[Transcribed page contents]

┏━━

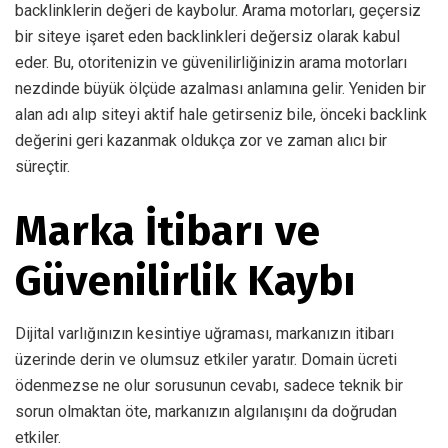
backlinklerin değeri de kaybolur. Arama motorları, geçersiz
bir siteye işaret eden backlinkleri değersiz olarak kabul
eder. Bu, otoritenizin ve güvenilirliğinizin arama motorları
nezdinde büyük ölçüde azalması anlamına gelir. Yeniden bir
alan adı alıp siteyi aktif hale getirseniz bile, önceki backlink
değerini geri kazanmak oldukça zor ve zaman alıcı bir
süreçtir.
Marka İtibarı ve
Güvenilirlik Kaybı
Dijital varlığınızın kesintiye uğraması, markanızın itibarı
üzerinde derin ve olumsuz etkiler yaratır. Domain ücreti
ödenmezse ne olur sorusunun cevabı, sadece teknik bir
sorun olmaktan öte, markanızın algılanışını da doğrudan
etkiler.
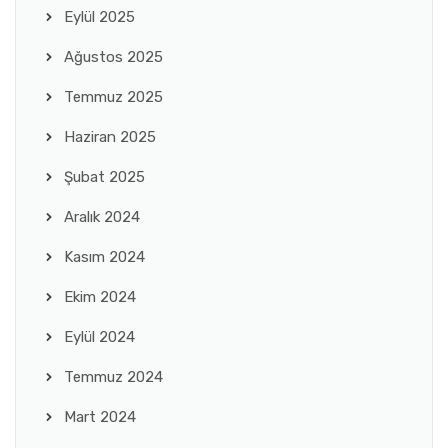
Eylül 2025
Ağustos 2025
Temmuz 2025
Haziran 2025
Şubat 2025
Aralık 2024
Kasım 2024
Ekim 2024
Eylül 2024
Temmuz 2024
Mart 2024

┗━━

Locate every line in the rows above that contains the string "markanızın", treating uppercase and lowercase letters as distinct, and copy each such line.

Dijital varlığınızın kesintiye uğraması, markanızın itibarı
sorun olmaktan öte, markanızın algılanışını da doğrudan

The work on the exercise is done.